Financial Services Outsourcing: Not If, But When


Doing more with less is the mantra for all financial services executives today. Continually improving operational excellence may seem like an impossible goal in a world where the volume of transactions increases exponentially, customer expectations rise daily, regulatory requirements abound, and the margin for error is zero.

Outsourcing has increasingly become a mandatory and highly successful strategy within market-leading banks around the globe. A recent survey of industry executives conducted by Deloitte Research revealed that the majority believe more than 20 percent of the industry's global cost base will have shifted offshore by 2010. The Outsourcing Journal predicts that between 20 to 30 percent of a bank's staff will either be an offshore captive or employed by a third party outsourcer.

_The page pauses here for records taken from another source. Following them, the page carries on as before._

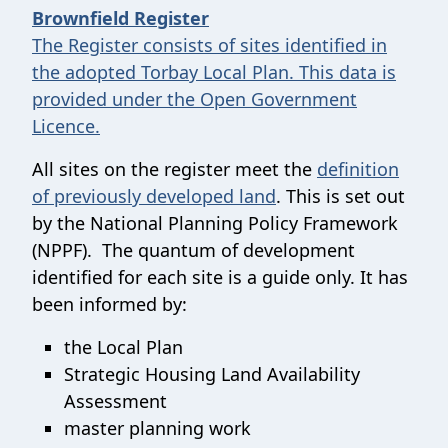
Brownfield Register
The Register consists of sites identified in
the adopted Torbay Local Plan. This data is
provided under the Open Government
Licence.
All sites on the register meet the
definition
of previously developed land
. This is set out
by the National Planning Policy Framework
(NPPF). The quantum of development
identified for each site is a guide only. It has
been informed by:
the Local Plan
Strategic Housing Land Availability
Assessment
master planning work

Banks have already realized substantial savings from offshoring, from $8 to 12 billion in the last four years, up to 37 percent savings per process outsourced. The ability to reduce costs, increase market agility and improve business focus, response time and speed time to market will be significantly impaired by keeping functions in-house that can be efficiently provided by a third party.

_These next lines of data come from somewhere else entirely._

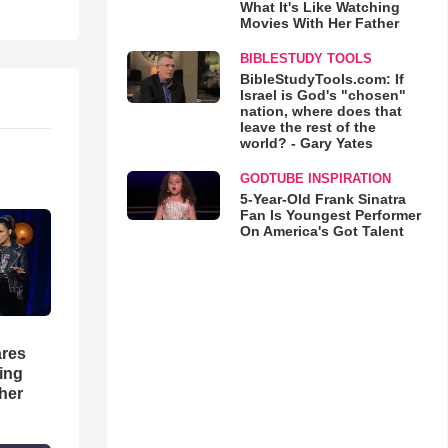
What It's Like Watching
Movies With Her Father
BIBLESTUDY TOOLS
BibleStudyTools.com: If
Israel is God's "chosen"
nation, where does that
leave the rest of the
world? - Gary Yates
GODTUBE INSPIRATION
5-Year-Old Frank Sinatra
Fan Is Youngest Performer
On America's Got Talent
res
hing
her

BPO companies now offer a way to bridge the gap between the reality of today and the vision of tomorrow for financial services: a way to achieve the cost and quality advantages of strategic global outsourcing without the risks of losing control of the operation and without the investment costs of setting up their own offshore centers.

Achieving cost savings from wage differentials and tax incentives of 45-55 percent is just the beginning of a successful outsourcing relationship. Productivity and consolidation gains from a less expensive but very skilled workforce increase the value derived from the outsourced services. Finally, re-engineering processes can further increase the savings to a total of 60-70 percent less than the initial costs.

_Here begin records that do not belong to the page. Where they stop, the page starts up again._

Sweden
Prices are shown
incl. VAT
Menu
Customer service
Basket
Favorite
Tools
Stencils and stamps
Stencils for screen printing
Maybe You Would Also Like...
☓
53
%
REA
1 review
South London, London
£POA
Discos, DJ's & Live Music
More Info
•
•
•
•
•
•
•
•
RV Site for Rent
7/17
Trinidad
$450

Perhaps the most significant benefit from global outsourcing is an intangible: once the headaches of routine, high volume transactions are moved out of the bank's offices, management and staff can devote their energies and resources to the tasks of realizing business goals and building competitive advantage.

However, outsourcing and offshoring can be a daunting prospect to many managers, especially those in mid-size banks which lack the resources to follow in the larger banks' footsteps and set up their own captive operations offshore. Potential drawbacks include increased concerns of risk around security and privacy; losing control over their businesses during the outsourcing process given that this could have a serious impact on their reputation and competitive position; and accountability for that outsourced function, even if a contractor fails to comply.

Banks should create an enterprise strategy for outsourcing rather than the more traditional functional approach run by functional or business unit leads. The resulting master plan will help the bank evaluate which processes could be outsourced and which ones could or should go offshore in logical groups sequenced to maximize value as well as prepare for the challenges of managing a bank in 2010 and beyond.

Processes that are easiest to outsource are those that are labor intensive, well defined, have few possible outcomes, are standardized with clear rules, and stand alone with minimal linkages to other processes. The mapping process is an integral part of successful outsourcing. Analyzing each step of the process and determining the most efficient way to execute it on the front end will ensure that the outsource map will be most effective. The BPO partner should clearly define the steps, which involves identifying the selected services migration phases and ranking them in order.

To ensure that outsourcing remains a source of competitive advantage, not a risk to business, banks must be proactive in creating a risk-aware culture and implementing a risk-management architecture that integrates risks of all types across the enterprise. A successful risk management program must have a long-term planning horizon, yet be structured carefully to yield concrete value in the near term.